TiaHao commented 2 years ago

Hi,

I do not have NaNs in dataset.

I copy the code in bfast_1d_example.py in the bfast-experimental branch, and write the main as: if name == "main": plot("daily data", data, dates, 365, "harmonic")

data: an array contains daily data from 2017-2020, 1461 data points in total dates = np.linspace(2017, 2021, num=365*3+366, endpoint=False)

It first runs and shows: Plotting daily data Writing to 1 Writing to 2 Writing to 3 Writing to 4 Writing to 5 Writing to 6 Writing to 7 Writing to 8 Writing to 9 Writing to 10 Writing to 11 Writing to 12 Writing to 13 ... many matrix and some contain lots of NaNs

Then error information: ValueError Traceback (most recent call last) /var/folders/2j/n5q0yrd16tzd0m321v49wb500000gn/T/ipykernel_73317/2059085243.py in 114 115 if name == "main": --> 116 plot("daily data", data, dates, 365, "harmonic")
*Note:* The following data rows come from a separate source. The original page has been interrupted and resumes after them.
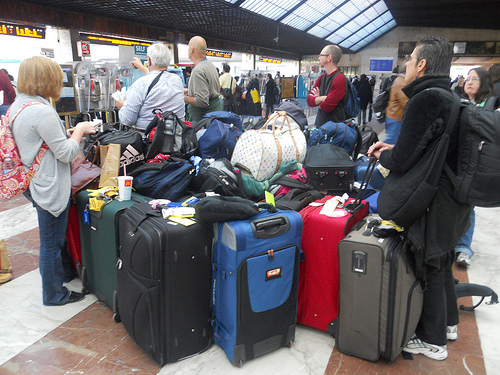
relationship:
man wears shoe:
[368, 37, 478, 366] [400, 333, 449, 363]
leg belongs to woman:
[24, 175, 72, 305] [7, 55, 100, 309]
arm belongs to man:
[369, 88, 441, 174] [368, 37, 478, 366]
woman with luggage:
[0, 55, 98, 309] [67, 99, 429, 366]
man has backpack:
[368, 37, 478, 366] [427, 88, 497, 210]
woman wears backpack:
[7, 55, 100, 309] [0, 100, 57, 202]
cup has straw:
[116, 173, 134, 202] [121, 162, 129, 176]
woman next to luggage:
[7, 55, 100, 309] [67, 99, 429, 366]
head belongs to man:
[185, 34, 206, 63] [181, 34, 223, 120]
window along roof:
[226, 1, 401, 55] [0, 1, 499, 60]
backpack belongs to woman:
[0, 100, 57, 202] [7, 55, 100, 309]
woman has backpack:
[7, 55, 100, 309] [0, 100, 57, 202]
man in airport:
[368, 37, 478, 366] [1, 2, 499, 373]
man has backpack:
[306, 44, 351, 131] [343, 73, 362, 119]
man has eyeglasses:
[306, 44, 351, 131] [318, 53, 328, 60]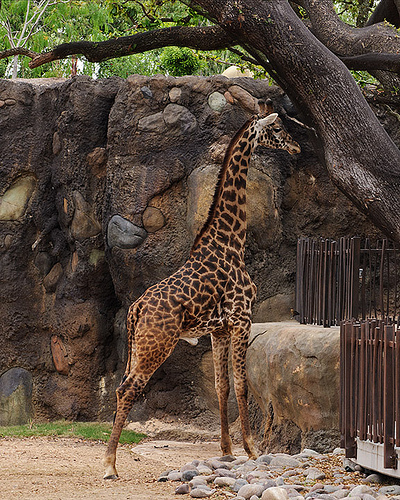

/var/folders/2j/n5q0yrd16tzd0m321v49wb500000gn/T/ipykernel_73317/2059085243.py in plot(name, y, x, f, season, level, h, max_iter, nan_clr) 37 y = y.reshape((y.shape[0], 1, 1)) 38 vo = bfast.BFAST(frequency=f, season_type=season, level=level, h=h, max_iter=max_iter) ---> 39 vo.fit(y, x) 40 nans = np.isnan(y).any() 41

~/opt/anaconda3/envs/Milan_env/lib/python3.9/site-packages/bfast/models.py in fit(self, Yt, ti) 413 414 # fit BFASTMonitor models --> 415 self._model.fit(Yt=Yt, 416 ti=ti) 417 self._model_fitted = True

~/opt/anaconda3/envs/Milan_env/lib/python3.9/site-packages/bfast/bfast/python/base.py in fit(self, Yt, ti) 119 pix_season_br, \ 120 pix_n_trend_br, \ --> 121 pix_n_season_br = self.fit_single(y, ti, smod) 122 123 trend_global[:, i, j] = pix_trend

~/opt/anaconda3/envs/Milan_env/lib/python3.9/site-packages/bfast/bfast/python/base.py in fit_single(self, Yt, ti, smod) 209 print("Breakpoints in trend detected") 210 print("Finding breakpoints in trend") --> 211 bp_Vt = Breakpoints(sm.add_constant(ti1), 212 Vt1, 213 h=self.h,

~/opt/anaconda3/envs/Milan_env/lib/python3.9/site-packages/bfast/bfast/python/breakpoints.py in init(self, X, y, h, max_breaks, use_mp, verbose) 63 64 ## breaks >= 2 ---> 65 SSR_table = self.extend_SSR_table(SSR_table, self.max_breaks) 66 67 opt = self.extract_breaks(SSR_table, self.max_breaks).astype(int)

~/opt/anaconda3/envs/Milan_env/lib/python3.9/site-packages/bfast/bfast/python/breakpoints.py in extend_SSR_table(self, SSR_table, breaks) 110 # map 111 break_SSR = np.vectorize(fun)(pot_index) --> 112 opt = np.nanargmin(break_SSR) 113 my_SSR_table[i - h + 1, np.array((2, 3))] = \ 114 np.array((pot_index[opt], break_SSR[opt]))

<__array_function__ internals> in nanargmin(*args, **kwargs) ~/opt/anaconda3/envs/Milan_env/lib/python3.9/site-packages/numpy/lib/nanfunctions.py in nanargmin(a, axis) 497 mask = np.all(mask, axis=axis) 498 if np.any(mask): --> 499 raise ValueError("All-NaN slice encountered") 500 return res 501 ValueError: All-NaN slice encountered Thank you so much!